Gelet op het vorenstaande is het beroep tegen het bestreden besluit ongegrond.
Aangezien de rechtbank het beroep gericht tegen het bestreden besluit ongegrond verklaard, ziet de rechtbank geen aanleiding voor een proceskostenveroordeling dan wel te bepalen dat verweerder het door eiser betaalde griffierecht aan hem dient te vergoeden.

Beslissing

De rechtbank:
- verklaart het beroep niet-ontvankelijk voor zover gericht tegen het niet tijdig nemen van een besluit;
- verklaart het beroep ongegrond voor zover gericht tegen het bestreden besluit;
- veroordeelt verweerder in de proceskosten van eiser tot een bedrag van € 121,75,-.
Deze uitspraak is gedaan door mr.

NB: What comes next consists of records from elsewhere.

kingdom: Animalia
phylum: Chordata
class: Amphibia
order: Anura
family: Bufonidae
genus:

A. Venekamp, voorzitter, en mr. H.M.H. de Koning en mr. J.M.H. Rijken - Lie, leden, in aanwezigheid van mr. C.G.M. Kosman, griffier. De beslissing is in het openbaar uitgesproken op 7 april 2014.
griffier voorzitter
Afschrift verzonden aan partijen op:

Rechtsmiddel

Tegen deze uitspraak kan binnen zes weken na de dag van verzending daarvan hoger beroep worden ingesteld bij de Afdeling bestuursrechtspraak van de Raad van State. Als hoger beroep is ingesteld, kan bij de voorzieningenrechter van de hogerberoepsrechter worden verzocht om het treffen van een voorlopige voorziening of om het opheffen of wijzigen van een bij deze uitspraak getroffen voorlopige voorziening.